• [What needs to be done] Extract each of the rows below word for word, keeping every line in its original order. Leave the pictures out of your answer.

• [Entries shown]
———
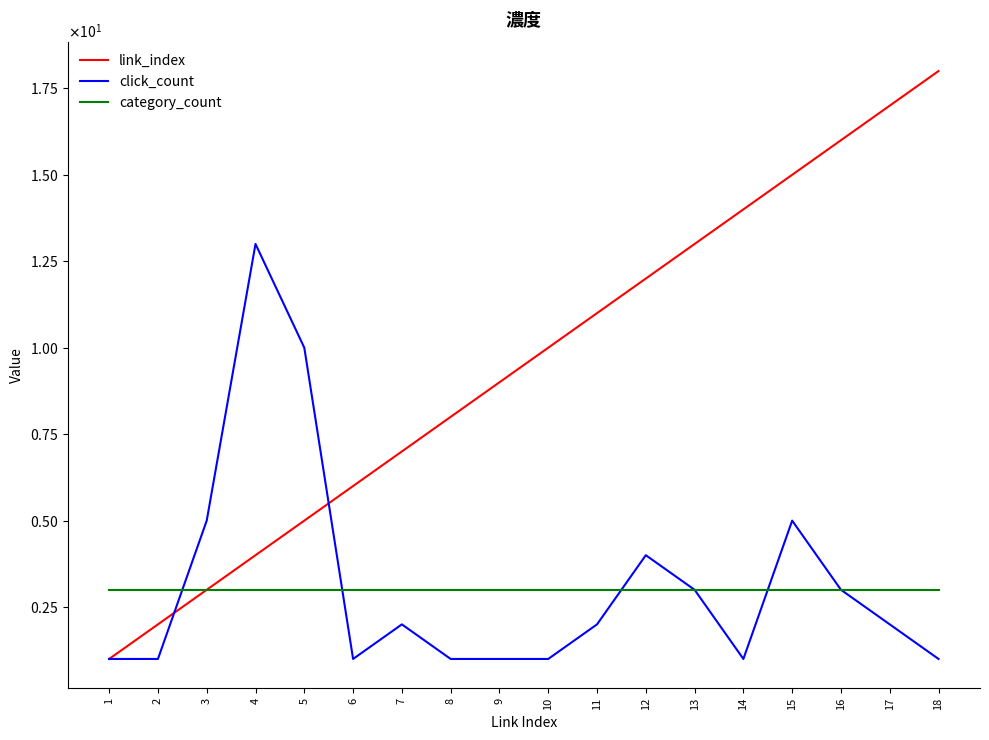

Reading left to right, extract all data points from this chart.

link_index: 1	2	3	4	5	6	7	8	9	10	11	12	13	14	15	16	17	18
click_count: 1	1	5	13	10	1	2	1	1	1	2	4	3	1	5	3	2	1
category_count: 3	3	3	3	3	3	3	3	3	3	3	3	3	3	3	3	3	3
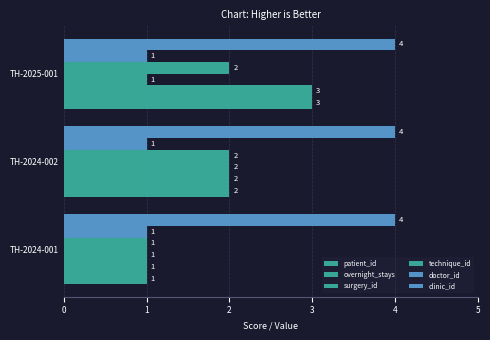

How many categories are shown in the chart?

3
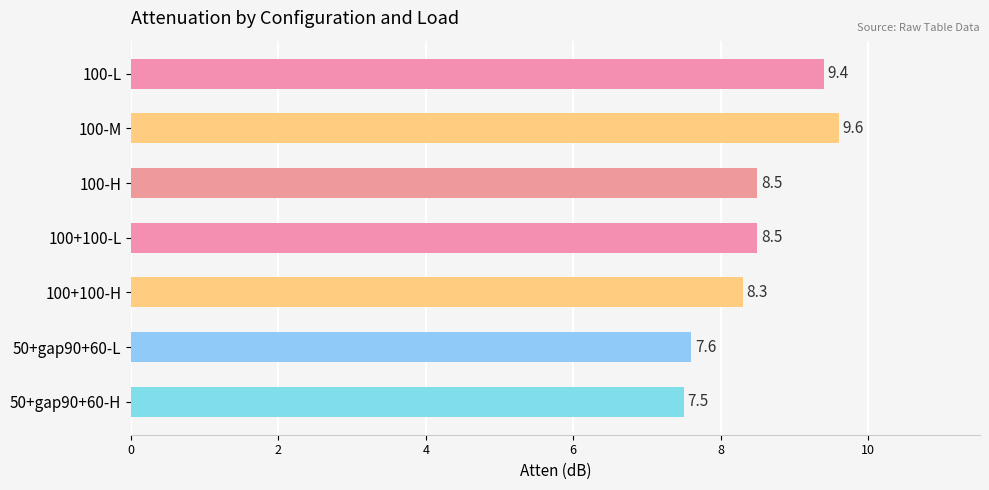

Reading bottom to top, extract all data points from this chart.

50+gap90+60-H=7.5	50+gap90+60-L=7.6	100+100-H=8.3	100+100-L=8.5	100-H=8.5	100-M=9.6	100-L=9.4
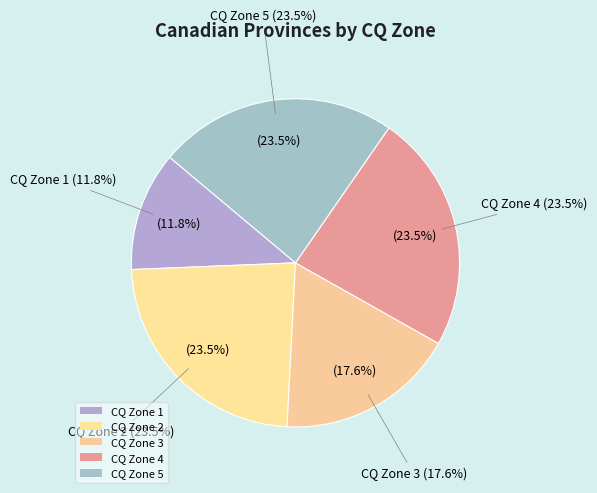

What is the change in value from CQ Zone 2 to CQ Zone 3?

-1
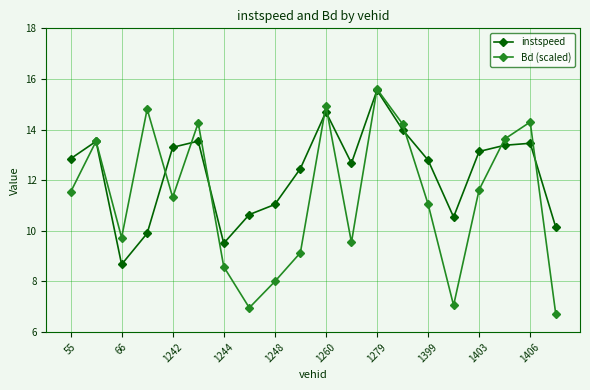

List the series in order of their overall mean, lowest first.

Bd (scaled), instspeed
———
• [Response to this exercise]
Reading left to right, extract all data points from this chart.

link_index: 1	2	3	4	5	6	7	8	9	10	11	12	13	14	15	16	17	18
click_count: 1	1	5	13	10	1	2	1	1	1	2	4	3	1	5	3	2	1
category_count: 3	3	3	3	3	3	3	3	3	3	3	3	3	3	3	3	3	3

How many categories are shown in the chart?

3

Reading bottom to top, extract all data points from this chart.

50+gap90+60-H=7.5	50+gap90+60-L=7.6	100+100-H=8.3	100+100-L=8.5	100-H=8.5	100-M=9.6	100-L=9.4

What is the change in value from CQ Zone 2 to CQ Zone 3?

-1

List the series in order of their overall mean, lowest first.

Bd (scaled), instspeed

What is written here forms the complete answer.